Other than the fact it appears that my chances of dying prematurely of COVID-19 have increased markedly, I do not particularly object to my redeployment; for one thing it is 50p an hour more in wages (ten bob is ten bob after all) and for another, harking back to old fashioned, properly unionised days, as the last one appointed to my section, I morally ought to be the first one out. However, which is where it all gets grubby and offensive, we come to the crux of the matter; my employer is, in my belief, discriminating against me under the terms of the Equalities Act. To be blunt, I have suffered with intermittent bouts of depression since 1981, which can be medically attested to. In addition I have suffered constant anxiety since 2014. I take medication to control both conditions which medical members of the Occupational Health unit at Tyne Coast College declared they believe to cover me under the Equality Act. Indeed, in 2015 I was classed as a vulnerable adult by a practitioner psychologist in the Newcastle Community Mental Health team. Sending me back to work in a building that has inadequate social distancing has ramped up my anxiety levels enormously. It is the equivalent of sending a claustrophobic to work in a drift mine.

After finding out about the decision to redeploy me , on Friday 2nd April, I contacted CWU Amalgamated Newcastle branch secretary Mark Hugall, who advised me to contact the HR Manager at graft to request reasonable adjustments; specifically, to allow me to work from home as I find the idea of setting foot back inside the building absolutely terrifying.
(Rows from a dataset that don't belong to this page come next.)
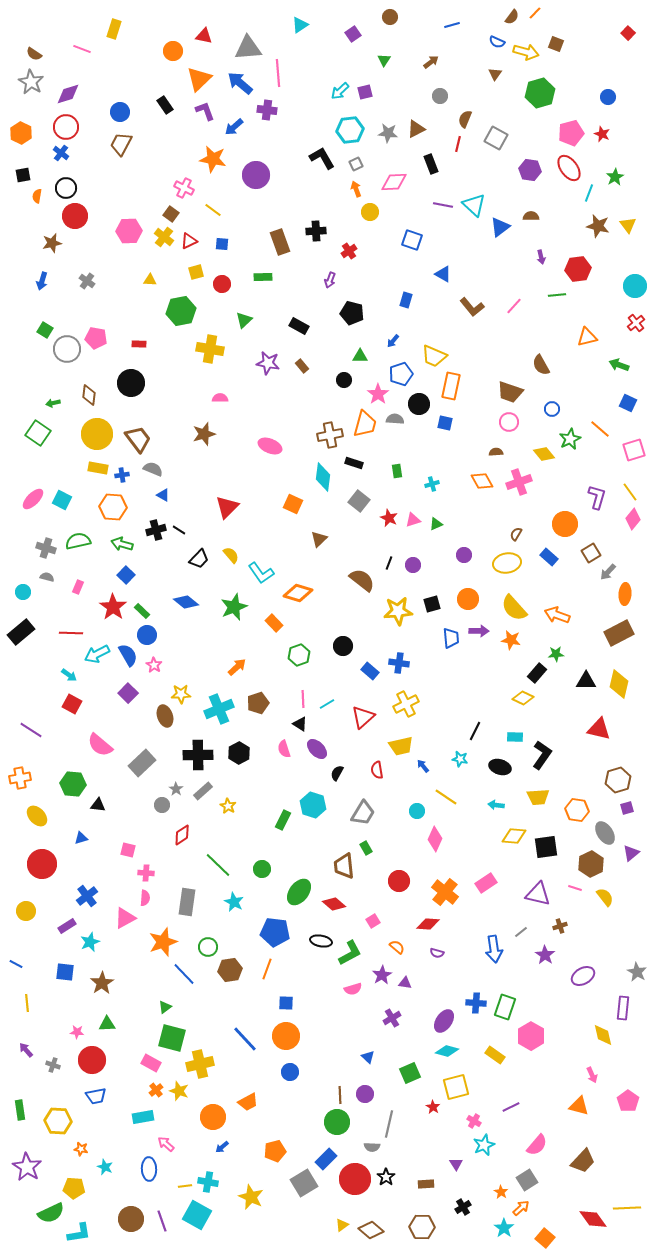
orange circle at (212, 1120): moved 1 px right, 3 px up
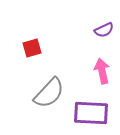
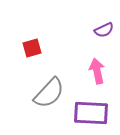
pink arrow: moved 5 px left
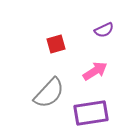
red square: moved 24 px right, 4 px up
pink arrow: moved 2 px left; rotated 70 degrees clockwise
purple rectangle: rotated 12 degrees counterclockwise
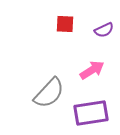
red square: moved 9 px right, 20 px up; rotated 18 degrees clockwise
pink arrow: moved 3 px left, 1 px up
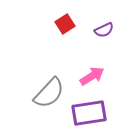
red square: rotated 36 degrees counterclockwise
pink arrow: moved 6 px down
purple rectangle: moved 2 px left
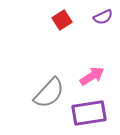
red square: moved 3 px left, 4 px up
purple semicircle: moved 1 px left, 13 px up
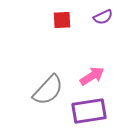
red square: rotated 30 degrees clockwise
gray semicircle: moved 1 px left, 3 px up
purple rectangle: moved 2 px up
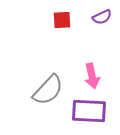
purple semicircle: moved 1 px left
pink arrow: rotated 110 degrees clockwise
purple rectangle: rotated 12 degrees clockwise
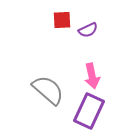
purple semicircle: moved 14 px left, 13 px down
gray semicircle: rotated 92 degrees counterclockwise
purple rectangle: rotated 68 degrees counterclockwise
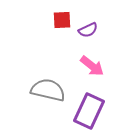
pink arrow: moved 10 px up; rotated 40 degrees counterclockwise
gray semicircle: rotated 28 degrees counterclockwise
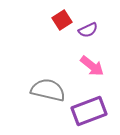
red square: rotated 30 degrees counterclockwise
purple rectangle: rotated 44 degrees clockwise
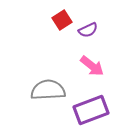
gray semicircle: rotated 16 degrees counterclockwise
purple rectangle: moved 2 px right, 1 px up
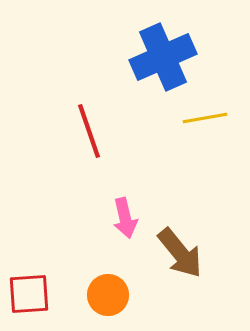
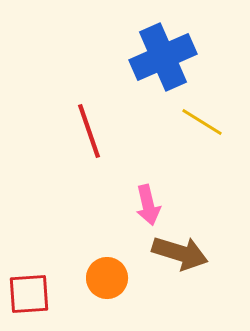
yellow line: moved 3 px left, 4 px down; rotated 42 degrees clockwise
pink arrow: moved 23 px right, 13 px up
brown arrow: rotated 34 degrees counterclockwise
orange circle: moved 1 px left, 17 px up
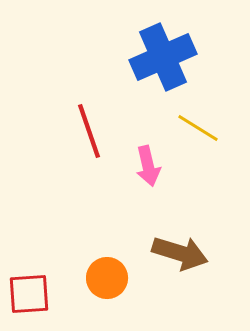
yellow line: moved 4 px left, 6 px down
pink arrow: moved 39 px up
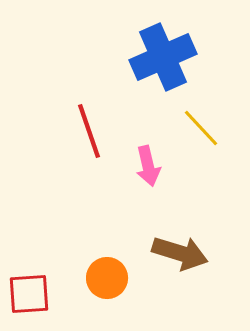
yellow line: moved 3 px right; rotated 15 degrees clockwise
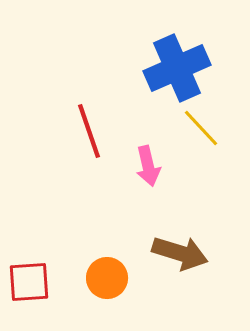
blue cross: moved 14 px right, 11 px down
red square: moved 12 px up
I did so by email. Suffice to say my request was rejected out of hand, with the observation I should follow normal absence procedures on Monday if I don’t feel capable of attending work. I can’t afford to eat the cake suggested, as I’m economically unable to live off SSP or worse, claim Universal Credit, having had experience of doing so in summer 2108, which left me reliant on the Newcastle East Food Bank.
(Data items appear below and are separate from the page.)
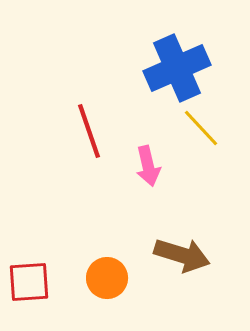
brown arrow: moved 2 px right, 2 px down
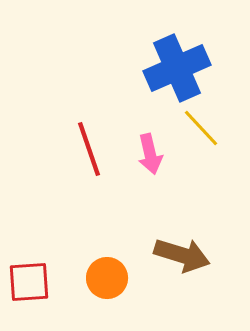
red line: moved 18 px down
pink arrow: moved 2 px right, 12 px up
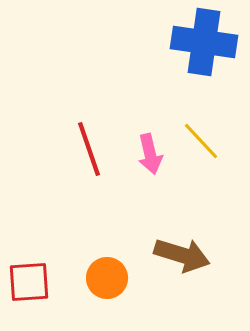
blue cross: moved 27 px right, 26 px up; rotated 32 degrees clockwise
yellow line: moved 13 px down
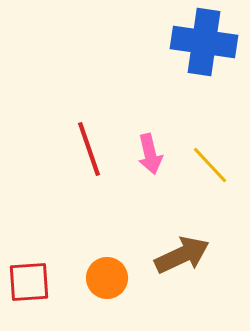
yellow line: moved 9 px right, 24 px down
brown arrow: rotated 42 degrees counterclockwise
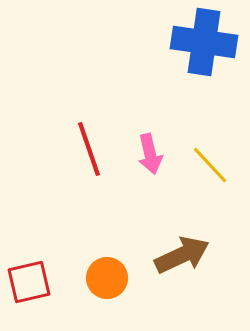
red square: rotated 9 degrees counterclockwise
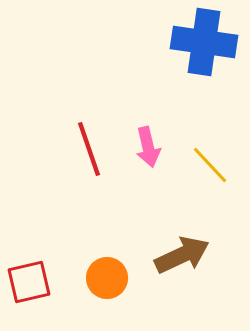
pink arrow: moved 2 px left, 7 px up
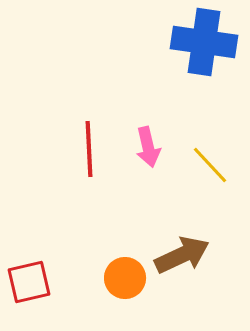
red line: rotated 16 degrees clockwise
orange circle: moved 18 px right
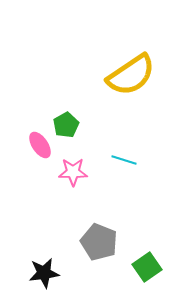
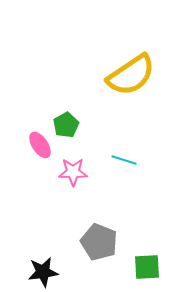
green square: rotated 32 degrees clockwise
black star: moved 1 px left, 1 px up
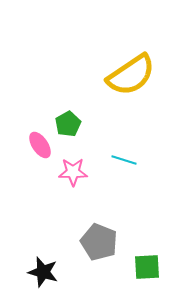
green pentagon: moved 2 px right, 1 px up
black star: rotated 24 degrees clockwise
Inadequate' NHS 111 line putting patients 'at risk of harm' | West ...

I went to work on the Monday, had my hour and a bit of training (call me Dr Cusack), then started on the phones. The script I read from is designed to come up with 5 possible outcomes. Only two of them involve any clinical input; if a client metaphorically ticks the boxes, I can refer them to either a Nurse or to the Emergency Services. The other three options require me to provide endpoint advice. The only option I am happy with is the Isolation Note, a kind of 2 week sick note for those who’ve had a week self-isolating and are either recovering or a bit poorly. If your boss pays you full wages when you’re off sick, I’d advise everyone to apply for this.
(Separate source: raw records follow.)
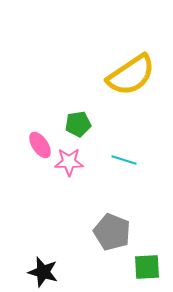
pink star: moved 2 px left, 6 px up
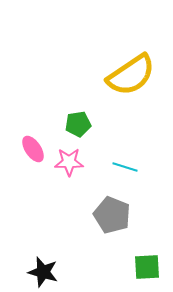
pink ellipse: moved 7 px left, 4 px down
cyan line: moved 1 px right, 7 px down
gray pentagon: moved 17 px up
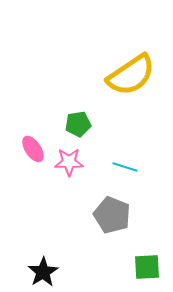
black star: rotated 24 degrees clockwise
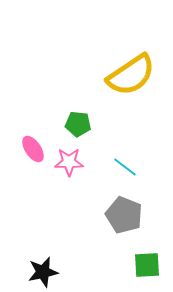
green pentagon: rotated 15 degrees clockwise
cyan line: rotated 20 degrees clockwise
gray pentagon: moved 12 px right
green square: moved 2 px up
black star: rotated 20 degrees clockwise
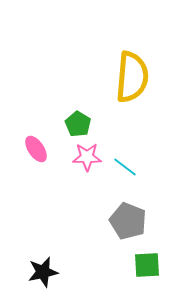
yellow semicircle: moved 1 px right, 2 px down; rotated 51 degrees counterclockwise
green pentagon: rotated 25 degrees clockwise
pink ellipse: moved 3 px right
pink star: moved 18 px right, 5 px up
gray pentagon: moved 4 px right, 6 px down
Finally, there are two options I do not feel comfortable with at all. Firstly, I can tell someone they don’t appear to have COVID-19 and should carry on as near to normal as they can. Secondly, I can tell someone they probably have COVID-19 and should self-isolate.  I am not qualified to make such decisions. As well as potentially putting my life at risk by attending work, I am potentially putting the lives of many of my fellow citizens at risk by making judgements I do not have the skills or even the right to make.

That, far more than a few picnic hampers in a park or surfers on a beach, scares the shit out of me almost as much as coronavirus does.